One such story is definitely worthy of attention and clearly shows that Kopljar is an utterly disciplined cultural worker. He did an indexation of his work and carefully developed the concept of the empty both performatively and using the film medium. First he used the hammer to clear the galleries from unnecessary content, with the help of the audience. Then he was humbly kneeling in front of the Guggenheim Museum in New York, with no desire to refer to the content hidden behind the attractive façade. At one moment, he also dug up a black hole (K16) into which he disappeared. Two indices later, his phosphorescent suit was emptied in an immediate vicinity of a forest creek (or a river?). The installation made of two concrete institutions (Tate Modern and MoMA) is accompanied by two film records in the galleries. They are both completely black and show the reflection of the candle flame on two different backgrounds – black plastic and the material used for the artist’s phosphorescent suit. The reflections are dimmed, especially on the background for the suit. In other words, the material that glowed with light in numerous performances under the index K20 greatly nullifies it. (Third digression: Before he crossed the thin line of death, the famous French writer Victor Hugo said that he saw black light.)

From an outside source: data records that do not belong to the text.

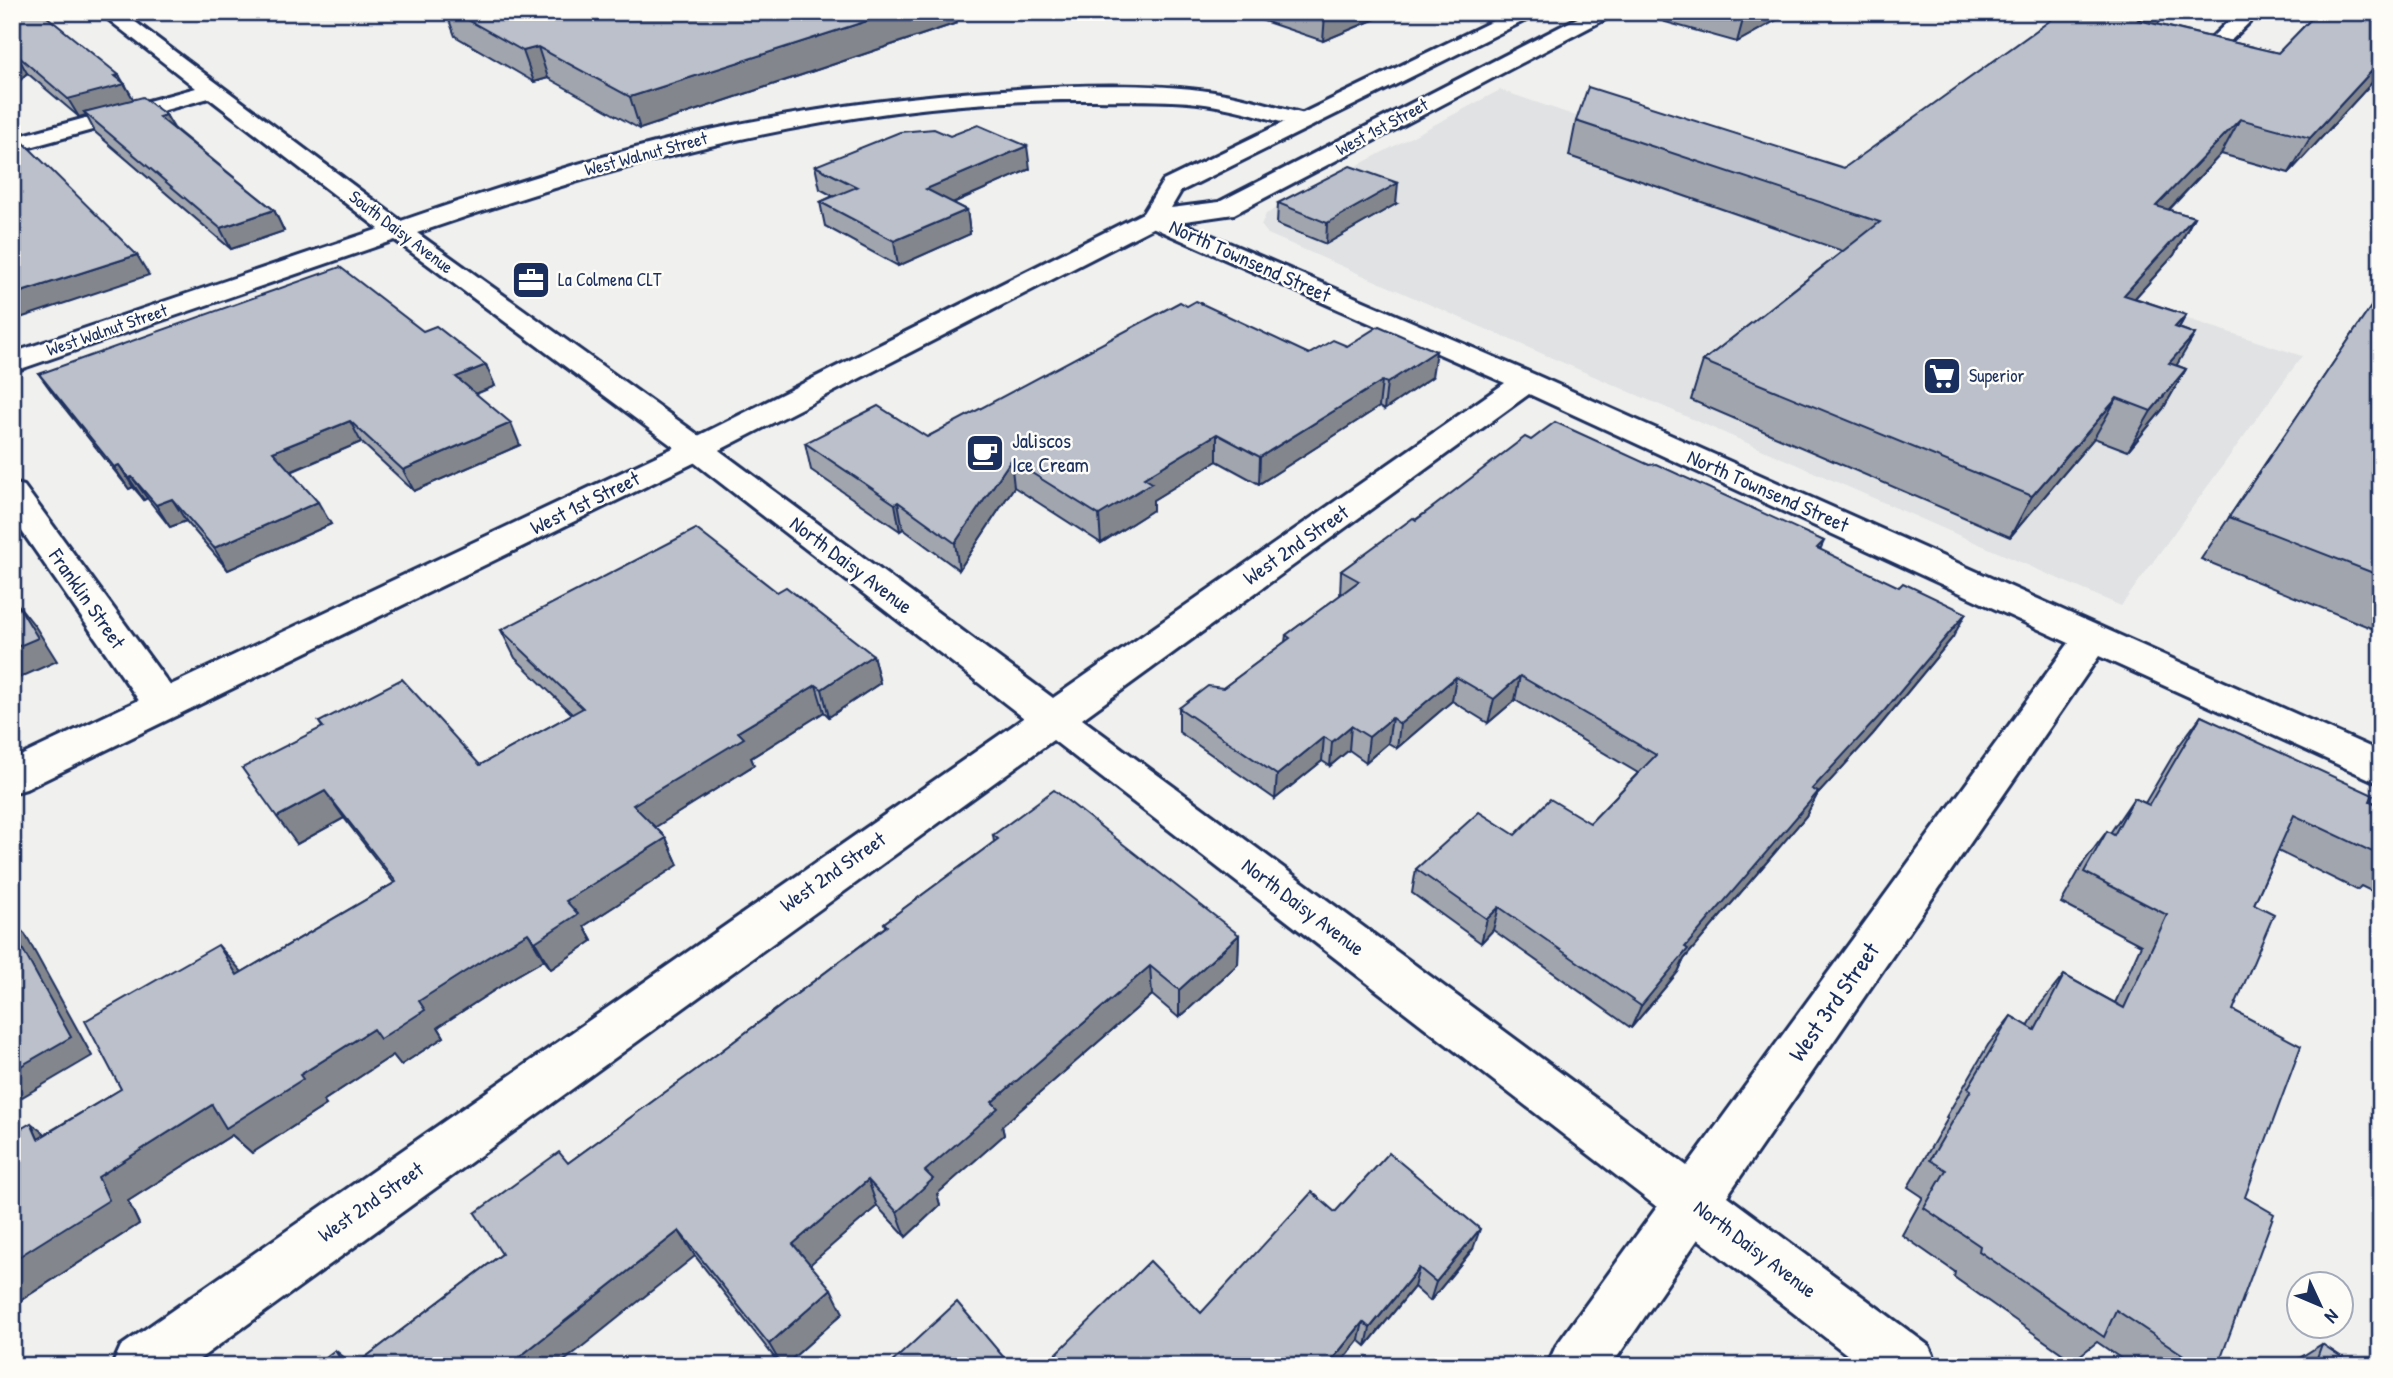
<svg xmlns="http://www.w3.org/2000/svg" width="2393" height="1378" viewBox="0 0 2393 1378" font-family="'Patrick Hand',sans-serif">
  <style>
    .built { fill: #e0e2e3 }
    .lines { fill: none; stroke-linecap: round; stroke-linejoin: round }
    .minor-casing { stroke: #1b2f5e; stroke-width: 6 }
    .major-casing { stroke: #1b2f5e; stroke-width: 6 }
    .minor { fill: #fdfcf7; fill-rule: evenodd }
    .major { fill: #fdfcf7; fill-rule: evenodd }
    .wall { fill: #a1a5ae; stroke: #1b2f5e; stroke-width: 2 }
    .shaded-wall { fill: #83868d; stroke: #1b2f5e; stroke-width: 2 }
    .building { fill: #bbc0ca; stroke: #1b2f5e; stroke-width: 2 }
    .labels { text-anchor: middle; stroke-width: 5; stroke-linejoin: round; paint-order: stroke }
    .far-street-label { font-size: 18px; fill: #1b2f5e; stroke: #fdfcf7 }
    .far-poi-label { font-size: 18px; fill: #1b2f5e; stroke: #fdfcf7; text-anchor: start }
    .street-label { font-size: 21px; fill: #1b2f5e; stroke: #fdfcf7 }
    .poi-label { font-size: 21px; fill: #1b2f5e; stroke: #fdfcf7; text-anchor: start }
    .near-street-label { font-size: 24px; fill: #1b2f5e; stroke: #fdfcf7 }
  </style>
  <rect width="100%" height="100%" fill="#f0f0ee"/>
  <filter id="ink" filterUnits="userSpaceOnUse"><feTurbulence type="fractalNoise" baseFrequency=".0143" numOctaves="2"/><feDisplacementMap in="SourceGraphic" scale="14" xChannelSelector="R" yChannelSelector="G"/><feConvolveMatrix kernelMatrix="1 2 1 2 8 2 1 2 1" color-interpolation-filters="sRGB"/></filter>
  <g filter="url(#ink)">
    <polygon class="built" points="1500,90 1834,204 2302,356 2121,606 1268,234 1261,225 1266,214"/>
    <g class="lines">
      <g class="minor-casing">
        <g id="minor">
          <path d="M99 12H122L401 221C501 187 602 154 705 131 803 110 904 96 1003 90 1069 85 1149 82 1214 92 1247 97 1280 108 1312 116L1315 121 1312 126 1304 128C1275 121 1246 111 1217 106 1177 98 1135 101 1095 100 862 97 636 157 417 233L708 442 1053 698 1505 383 1143 223 1139 218 1143 213 1152 210 1538 376 2381 752V784L2099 656 1727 1196 1929 1346 1938 1366H1862L1698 1239 1611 1366H1547L1556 1346 1657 1207 1053 740 190 1366H112L121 1346 1024 718 686 456 395 240 12 372V353L379 229 209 98 12 152V138L196 88ZM1529 394 2069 643 1687 1166 1082 719Z"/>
          <polygon points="2238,12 2260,12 2222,49 2208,49 2205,45 2208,41"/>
          <polygon points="12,483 24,486 177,695 182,705 177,715 163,719 149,715 12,517"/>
        </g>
      </g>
      <g class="major-casing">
        <polygon id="major" points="1511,12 1537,12 1534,16 1181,191 1171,208 1219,202 1589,12 1614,12 1611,16 1234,214 1158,225 708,456 26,789 12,793 12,760 686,442 1143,213 1163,181"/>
      </g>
      <use href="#minor" class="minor"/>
      <use href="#major" class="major"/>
    </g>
    <g class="wall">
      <polygon points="12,12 122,82 125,84 133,99 166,115 174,128 274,210 284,231 231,249 95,132 86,115 79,117 27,73 12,89"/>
      <polygon points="446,12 955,12 957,23 640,129 548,78 534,82 455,36"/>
      <polygon points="1237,12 1392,12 1323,41"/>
      <polygon points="1652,12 1791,12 1737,42 1651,18"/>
      <polygon points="2304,12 2381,12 2381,75 2379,75 2289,173 2221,154 2169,210 2194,217 2174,255 2135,298 2186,315 2179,328 2195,334 2176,365 2186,369 2163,409 2128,451 2094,438 2010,537 1691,400 1703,361 1843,251 1569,156 1576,121 1844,168 2157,24 2278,53 2312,18 2302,16"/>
      <polygon points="815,166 1030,169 953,203 967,210 970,234 898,266 825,226 820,202 833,196 820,189"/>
      <polygon points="1278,203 1396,204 1326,244 1277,224"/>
      <polygon points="2381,292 2381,632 2201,559"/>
      <polygon points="1187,306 1309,354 1347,346 1432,377 1384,410 1379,407 1259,484 1217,461 1153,500 1153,510 1101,543 1014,487 959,570 903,529 900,531 811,470 805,443 927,437"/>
      <polygon points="423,331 486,365 495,386 476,394 520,445 414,491 361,442 291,472 331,524 228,570 186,521 170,527 147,498 144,500 133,487 129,489 54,395 39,374"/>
      <polygon points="1531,440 1649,465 1824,541 1820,550 1953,637 1873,734 1817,795 1806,816 1684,959 1678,972 1631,1028 1493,930 1481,943 1412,893 1416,869 1515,835 1590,823 1638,773 1515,700 1488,723 1452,701 1397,748 1388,743 1366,762 1349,750 1330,766 1322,761 1275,799 1179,732 1179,708 1223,688 1285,642 1286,635 1340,596 1341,571"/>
      <polygon points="777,592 873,655 880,683 829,717 824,712 751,758 754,765 655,827 666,838 678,865 584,926 592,941 551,969 544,960 516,976 438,1027 444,1037 401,1065 393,1055 323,1101 326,1105 252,1153 232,1135 128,1201 139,1224 12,1306 12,1134 45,1134 121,1089 242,972 394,883 344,818 297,844 322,727 319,722 480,765 572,714 515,658 501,630"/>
      <polygon points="2201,716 2381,806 2381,896 2361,886 2357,890 2278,851 2254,904 2233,1010 2245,1197 2218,1366 2132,1366 2097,1342 2073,1361 1954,1277 1955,1272 1902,1235 1923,1197 1908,1187 1948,1118 1946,1117 1988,1045 2011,1016 2028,1026 2040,1005 2064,975 2115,1003 2141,945 2061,903 2084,862 2107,831 2110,833 2134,798 2145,803 2178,747"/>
      <polygon points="993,835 1239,935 1238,964 1179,1018 1152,995 1002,1126 1004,1135 937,1194 940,1205 906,1237 877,1206 810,1264 843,1313 784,1366 781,1366 695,1256 354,1366 502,1254 568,1163 704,1064 885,927 884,923 994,842"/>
      <polygon points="1335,1212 1473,1249 1430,1301 1414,1287 1366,1346 1359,1340 1201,1313"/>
      <polygon points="2322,1344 2355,1366 2287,1366"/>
    </g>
    <g class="shaded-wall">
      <polygon points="895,12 955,12 957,23 640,129 630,97"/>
      <polygon points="1331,12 1392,12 1323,41 1325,15"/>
      <polygon points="1751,12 1791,12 1737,42 1744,16"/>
      <polygon points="2147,12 2172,12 2123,52 2138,20"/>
      <polygon points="538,47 548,78 534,82 523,51"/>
      <polygon points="17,55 27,73 12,89 12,60"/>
      <polygon points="2381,61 2381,71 2379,75 2289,173 2310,138"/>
      <polygon points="119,75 135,102 84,112 86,115 79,117 68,99"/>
      <polygon points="166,115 177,134 159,117"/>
      <polygon points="2240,119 2221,154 2137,243 2156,206"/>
      <polygon points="1027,146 1030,169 929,213 926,189"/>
      <polygon points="1398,183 1396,204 1326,244 1327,223"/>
      <polygon points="274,210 284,231 231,249 220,228"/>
      <polygon points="967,210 970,234 898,266 894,241"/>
      <polygon points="2194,217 2174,255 2103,333 2124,295"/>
      <polygon points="137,255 149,275 14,320 12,318 12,295"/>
      <polygon points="2186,315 2164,354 2175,327"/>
      <polygon points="2195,334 2172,373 2169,363"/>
      <polygon points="1436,351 1432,377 1384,410 1387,383"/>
      <polygon points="486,365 495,386 465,398 456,377"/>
      <polygon points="2186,369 2163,409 2128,451 2151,411"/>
      <polygon points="1382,381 1379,407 1259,484 1260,457"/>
      <polygon points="2117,398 2094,438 2010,537 2032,496"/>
      <polygon points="350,421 361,442 285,474 273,452"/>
      <polygon points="511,423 520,445 414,491 403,470"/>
      <polygon points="1217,434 1217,461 1153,500 1153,510 1101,543 1099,515 1144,478"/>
      <polygon points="1011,460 1014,487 959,570 955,543"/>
      <polygon points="119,465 133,487 129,489 114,467"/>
      <polygon points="132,477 147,498 144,500 129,478"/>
      <polygon points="172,499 186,521 170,527 156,505"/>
      <polygon points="318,502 331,524 228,570 214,548"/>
      <polygon points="898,502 903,529 900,531 895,504"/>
      <polygon points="16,602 35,626 57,661 12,681 12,649"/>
      <polygon points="1966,613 1953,637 1873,734 1817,795 1806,816 1684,959 1678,972 1631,1028 1641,1006 1685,947 1812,789"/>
      <polygon points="873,655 880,683 829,717 822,689"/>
      <polygon points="1520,676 1515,700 1488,723 1494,699"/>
      <polygon points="1456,677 1452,701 1397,748 1400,724"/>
      <polygon points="816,685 824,712 751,758 754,765 646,833 633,805 738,732"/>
      <polygon points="1392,718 1388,743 1366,762 1369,737"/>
      <polygon points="1351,726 1349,750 1330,766 1332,742"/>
      <polygon points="1324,737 1322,761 1275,799 1277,775"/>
      <polygon points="325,791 344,818 297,844 277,817"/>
      <polygon points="666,838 678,865 584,926 592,941 551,969 535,942 566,901"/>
      <polygon points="1499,907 1493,930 1481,943 1487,919"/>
      <polygon points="12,922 25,934 92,1056 17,1100 12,1097"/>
      <polygon points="528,933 544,960 516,976 438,1027 444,1037 401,1065 393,1055 323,1101 326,1105 252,1153 232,1135 128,1201 139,1224 12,1306 12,1261 98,1177 212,1105 300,1075 499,950"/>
      <polygon points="1239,935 1238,964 1179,1018 1179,990"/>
      <polygon points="218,945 242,972 237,975"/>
      <polygon points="1150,966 1152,995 1002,1126 1004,1135 937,1194 940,1205 906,1237 897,1212 925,1171 992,1102"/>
      <polygon points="31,1123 62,1148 38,1139"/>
      <polygon points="868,1180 877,1206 805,1269 793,1244"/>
      <polygon points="1480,1229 1473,1249 1430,1301 1436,1282"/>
      <polygon points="679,1231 695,1256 558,1366 508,1366"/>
      <polygon points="1419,1268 1414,1287 1366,1346 1370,1328"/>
      <polygon points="831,1289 843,1313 784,1366 782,1366 769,1344"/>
      <polygon points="1363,1322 1359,1340 1338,1366 1327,1366"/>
      <polygon points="335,1350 355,1366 344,1366"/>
    </g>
    <g class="building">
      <polygon points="12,12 41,12 119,75 115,76 125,84 68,99 17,55 12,60"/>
      <polygon points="454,12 895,12 630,97 538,47 523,51"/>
      <polygon points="1317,12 1331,12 1325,15"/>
      <polygon points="1731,12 1751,12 1744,16"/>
      <polygon points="2062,12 2147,12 2138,20 2278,53 2318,12 2381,12 2381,61 2310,138 2240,119 2156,206 2194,217 2124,295 2186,315 2175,327 2195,334 2169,363 2186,369 2151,411 2117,398 2032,496 1703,361 1880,222 1576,121 1588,87 1844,168"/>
      <polygon points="143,97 166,115 159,117 274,210 220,228 84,112"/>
      <polygon points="978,125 1027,146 926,189 967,210 894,241 820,202 857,187 815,166 900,132 934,129 950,136"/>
      <polygon points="12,132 13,132 137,255 12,295"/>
      <polygon points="1350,166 1398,183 1327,223 1278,203"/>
      <polygon points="340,267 423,331 436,326 486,365 456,377 511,423 403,470 350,421 273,452 318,502 214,548 172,499 156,505 132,477 129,478 119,465 114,467 39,374"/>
      <polygon points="2381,292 2381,576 2229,517"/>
      <polygon points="1196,301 1309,354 1333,340 1347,346 1379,326 1436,351 1387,383 1382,381 1260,457 1217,434 1144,478 1152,483 1099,515 1011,460 955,543 898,502 895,504 805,443 878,406 927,437 1180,302 1187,306"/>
      <polygon points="1555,422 1649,465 1656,464 1824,541 1817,548 1899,587 1903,583 1966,613 1885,710 1812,789 1818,792 1685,947 1688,949 1641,1006 1499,907 1487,919 1416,869 1479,812 1515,835 1550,799 1590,823 1656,755 1520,676 1494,699 1456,677 1400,724 1392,718 1369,737 1351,726 1332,742 1324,737 1277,775 1179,708 1208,686 1223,688 1290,638 1286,635 1359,581 1341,571 1413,518 1416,520 1525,437 1531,440"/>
      <polygon points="696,529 777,592 786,587 873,655 822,689 816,685 738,732 744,738 633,805 666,838 566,901 578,914 535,942 528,933 499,950 419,1001 425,1010 380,1039 373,1029 300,1075 303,1079 226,1128 212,1105 98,1177 109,1200 12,1261 12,1134 31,1123 38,1139 121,1089 85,1021 218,945 237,975 396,882 325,791 277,817 242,768 323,727 319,722 402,679 480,765 583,708 501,630"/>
      <polygon points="16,602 38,638 12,649 12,604"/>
      <polygon points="2201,716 2373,795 2370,801 2381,806 2381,856 2294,815 2254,904 2274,914 2233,1010 2301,1046 2245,1197 2274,1214 2218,1366 2200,1366 2116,1310 2104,1337 1979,1251 1980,1246 1924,1208 1946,1170 1930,1160 1971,1090 1968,1088 2011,1016 2035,1030 2064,975 2124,1008 2167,915 2084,872 2107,831 2114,835 2134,798 2149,805"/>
      <polygon points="1054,790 1239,935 1179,990 1150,966 992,1102 998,1108 925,1171 933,1179 897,1212 868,1180 793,1244 831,1289 769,1344 679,1231 508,1366 354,1366 502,1254 475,1213 559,1152 568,1163 704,1064 887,926 884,923 998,839 993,835"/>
      <polygon points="12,930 71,1037 12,1071"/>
      <polygon points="1389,1153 1480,1229 1436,1282 1419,1268 1370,1328 1363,1322 1327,1366 1044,1366 1150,1261 1201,1313 1312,1192 1335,1212"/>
      <polygon points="957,1302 1011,1366 888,1366"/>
      <polygon points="2322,1344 2355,1366 2314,1366"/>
      <polygon points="335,1350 344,1366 314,1366"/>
    </g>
  </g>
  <defs>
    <g id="office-square" transform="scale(2.0125)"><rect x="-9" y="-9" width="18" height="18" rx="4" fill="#1b2f5e" stroke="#fdfcf7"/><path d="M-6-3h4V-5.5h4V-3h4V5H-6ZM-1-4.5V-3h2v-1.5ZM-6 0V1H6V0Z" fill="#fff"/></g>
    <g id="supermarket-square" transform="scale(2.0125)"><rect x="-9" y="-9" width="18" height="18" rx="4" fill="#1b2f5e" stroke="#fdfcf7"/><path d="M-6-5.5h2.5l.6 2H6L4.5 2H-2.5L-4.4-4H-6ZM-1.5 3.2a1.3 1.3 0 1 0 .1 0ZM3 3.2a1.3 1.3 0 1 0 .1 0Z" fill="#fff"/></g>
    <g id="cafe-square" transform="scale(2.0125)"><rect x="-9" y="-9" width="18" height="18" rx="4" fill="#1b2f5e" stroke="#fdfcf7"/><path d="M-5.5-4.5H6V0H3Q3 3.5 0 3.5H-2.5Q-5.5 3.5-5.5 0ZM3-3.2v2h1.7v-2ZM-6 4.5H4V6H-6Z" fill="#fff"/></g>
  </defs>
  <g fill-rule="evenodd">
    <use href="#office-square" x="531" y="280"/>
    <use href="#supermarket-square" x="1942" y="376"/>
    <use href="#cafe-square" x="985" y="453"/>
  </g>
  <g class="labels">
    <g class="far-street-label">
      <text transform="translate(1382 127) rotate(-28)" y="6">West 1st Street</text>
      <text transform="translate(646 154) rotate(-15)" y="6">West Walnut Street</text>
      <text transform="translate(401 232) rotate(37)" y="6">South Daisy Avenue</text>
      <text transform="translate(107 330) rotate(-19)" y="6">West Walnut Street</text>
    </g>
    <g class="far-poi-label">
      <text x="558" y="286">La Colmena CLT</text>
      <text x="1969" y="382">Superior</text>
    </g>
    <g class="street-label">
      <text transform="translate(1250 261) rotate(24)" y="7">North Townsend Street</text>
      <text transform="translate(1768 491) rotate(24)" y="7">North Townsend Street</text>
      <text transform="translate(585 503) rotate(-26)" y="7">West 1st Street</text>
      <text transform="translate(1296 545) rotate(-35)" y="7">West 2nd Street</text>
      <text transform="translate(851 565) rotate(37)" y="7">North Daisy Avenue</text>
      <text transform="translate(87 599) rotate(55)" y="7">Franklin Street</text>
      <text transform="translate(833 872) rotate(-35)" y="7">West 2nd Street</text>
      <text transform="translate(1303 907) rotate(37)" y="7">North Daisy Avenue</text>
      <text transform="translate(371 1202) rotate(-35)" y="7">West 2nd Street</text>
      <text transform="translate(1755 1249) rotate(37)" y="7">North Daisy Avenue</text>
    </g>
    <g class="poi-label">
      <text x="1012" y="448">Jaliscos<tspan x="1012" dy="24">Ice Cream</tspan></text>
    </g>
    <g class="near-street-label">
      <text transform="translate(1834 1002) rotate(-55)" y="8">West 3rd Street</text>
    </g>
  </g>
  <rect width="2393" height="1378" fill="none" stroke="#fdfcf7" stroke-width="42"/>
  <rect x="21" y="21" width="2351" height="1336" fill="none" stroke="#1b2f5e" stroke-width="2.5" filter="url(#ink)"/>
  <g transform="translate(2320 1305) rotate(134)"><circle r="33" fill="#fdfcf7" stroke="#a3aaba" stroke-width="2"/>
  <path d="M0-5L12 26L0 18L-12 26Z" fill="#1b2f5e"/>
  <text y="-10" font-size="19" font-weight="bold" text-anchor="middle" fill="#1b2f5e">N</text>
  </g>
</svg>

Just like Gordon Matta-Clark followed the black light and the posts of the homeless situated under Manhattan with his film camera four decades ago, Kopljar has recently symbolically worked on the decomposition (or emptying) of the content of great museums. There is no doubt that this is too big of a task and someone might make a spiteful comment that the old phrase – fight fire with fire is rather appropriate. The model of the exhausted modernism is good to provoke from within, using the same logic. There are a couple of unavoidable coincidences to indicate in the end. Kopljar and Clark are not connected only by the first initial, the fact that their tactics overlapped on the same screen in Labin in March 2016, or the fact that they used the film medium to search for the new background, walked through the dark tunnels or preferred demolition over building. Something that connects them the most might just be the wide background in front of and behind the Guggenheim Museum on which Kopljar was kneeling and under which Matta-Clark and his associates undertook an archaeological expedition only five years after Hans Haacke was banned from the museum because he explored the ownership relations of the real estate business in the city that never sleeps. The mentioned research and expeditions, although conducted at different times, clearly show that architecture is a completely specific situation. In that context, Clark’s term anarchitecture is still rather applicable (the scheme of narc-o-tecture also exists in the written legacy).